So there you stand, scratching your severed head in dismay; what gifts to get that ho-ho-ho-so difficult horrorhead in your family? Why suffer the hordes of zombiefied holiday shoppers, overwhelmed store employees, and bargain bins of the damned when you can sail down the Amazon in shopping comfort while sipping your favorite frothy beverage? To help you with your gift buying, Zombos Closet presents the first annual list of bloody best books any fan of horror cinema would die and come back for, again and again.
For the classic horror enthusiast, Monsters: A Celebration of the Classics from Universal Studios, is an over-sized, hard-covered licorice treat of photos and essays paying tribute to the unforgettable creature features of Universal Studios. Beginning with The Phantom of the Opera, and ending with The Creature from the Black Lagoon, both moldy oldie and glowingly young horrorheads can relive the glory days of the horrors that started it all.
In the monster-sized Hollywood Horror: From Gothic to Cosmic, author Mark A. Vieira tosses in the atomic and the psychic also to include the fright factory films of Universal Studios, and the post-atomic age drive-in horrors of the 1950s. From Val Lewton to Roger Corman, and on up to HAL 9000, the electronic monster in 2001: A Space Odyssey, Vieira provides an interesting, informative, and eye-poppingly photo-illustrated horror film history that would delight any horror fan. My favorite photo is a full-page shot of Ben Chapman in full costume as the Creature from the Black Lagoon, doing a little soft-shoe dance between scene takes.
More 1950's monster and mutant mayhem can be enjoyed by reading D. Earl Worth's Sleaze Creatures: An Illustrated Guide to Obscure Hollywood Horror Movies 1956 - 1959. Sure, these cheesy-good, could-have-been-a-B-Movie wonders are publicly derided by critics and horror snobs everywhere, but tucked away in many of their closets, to be watched only when the shades are drawn, are such gems as It Conquered the World, Attack of the Crab Monsters, and my personal favorite, The Crawling Eye.
Pop-up books are always fun, and whoever came up with the idea for doing Alfred Hitchcock: The Master of Suspense, A Pop-up Book is a wicked genius. The pop-ups for Frenzy and Psycho are my favorites. The book is a guaranteed "Wow, what a great idea; how thoughtful of you!" Now, if only they would do pop-up books for horror and terror films more often. I drool at the thought of a Roger Corman pop-up book, or maybe even a Hammer Film's one.
Speaking of Hammer Films, A Vault of Horror: A Book of 80 Great British Horror Movies from 1950 - 1974 by Keith Topping, is a surefire horrorhead pleaser, and Netflix-empowering stocking stuffer.
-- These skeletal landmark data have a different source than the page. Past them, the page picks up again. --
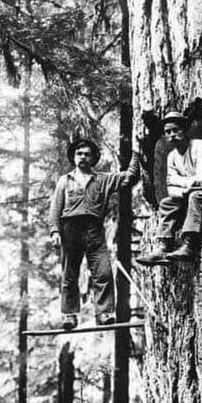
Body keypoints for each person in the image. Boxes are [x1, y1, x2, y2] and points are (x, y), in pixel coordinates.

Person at [49, 138, 139, 330]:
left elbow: (130, 177)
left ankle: (104, 313)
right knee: (69, 275)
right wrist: (55, 231)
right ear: (74, 157)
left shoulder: (104, 179)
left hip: (94, 230)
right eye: (79, 154)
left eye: (87, 154)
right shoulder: (65, 181)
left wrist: (137, 153)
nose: (83, 157)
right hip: (70, 231)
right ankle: (69, 315)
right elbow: (55, 208)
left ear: (93, 158)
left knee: (103, 271)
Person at [136, 109, 202, 266]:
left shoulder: (201, 147)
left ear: (184, 130)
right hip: (190, 193)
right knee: (167, 203)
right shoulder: (172, 157)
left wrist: (179, 181)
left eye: (176, 130)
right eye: (168, 132)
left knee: (195, 196)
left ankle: (189, 244)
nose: (172, 135)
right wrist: (186, 186)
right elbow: (171, 189)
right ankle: (165, 246)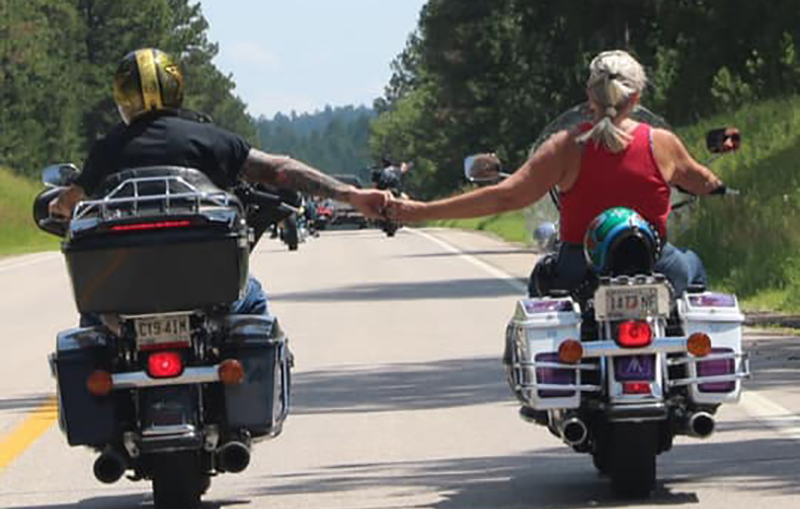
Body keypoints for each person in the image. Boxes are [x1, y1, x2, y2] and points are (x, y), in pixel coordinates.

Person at [49, 48, 389, 316]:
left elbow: (70, 201)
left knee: (94, 323)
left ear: (121, 98)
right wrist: (350, 194)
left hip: (124, 290)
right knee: (252, 302)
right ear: (176, 88)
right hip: (206, 285)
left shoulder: (108, 149)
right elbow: (279, 170)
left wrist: (58, 205)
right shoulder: (210, 139)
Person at [387, 50, 725, 297]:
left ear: (590, 93)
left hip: (580, 271)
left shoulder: (565, 146)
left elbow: (505, 195)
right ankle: (688, 356)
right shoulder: (662, 144)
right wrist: (719, 186)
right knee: (691, 268)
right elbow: (701, 180)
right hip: (656, 265)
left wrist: (420, 210)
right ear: (636, 96)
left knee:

Each film is covered with meticulous, often humorous commentary, arranged into categories which include Outrageous Methods of Dispatch, Logic, Let Me Introduce You To This Window, and The Story Behind the Movie.
While any one (or all!) of these books would give your significant horrorhead-other many hours of gruesome delight, if you give only one gift, make it Famous Monster Movie Art of Basil Gogos. Every monsterkid growing up in the reign of Famous Monsters of Filmland magazine remembers the stark, other-worldly and vividly saturated colors of Basil Gogos's covers. From Bela to Karloff, and Chaney to Price, his portraits of the classic monsters of our willing nightmares are forever etched into our memories. While this retrospective is a trip down memory lane for older horror fans, even the more gore-centric fan will enjoy the inspiringly eerie, impressionistic artwork.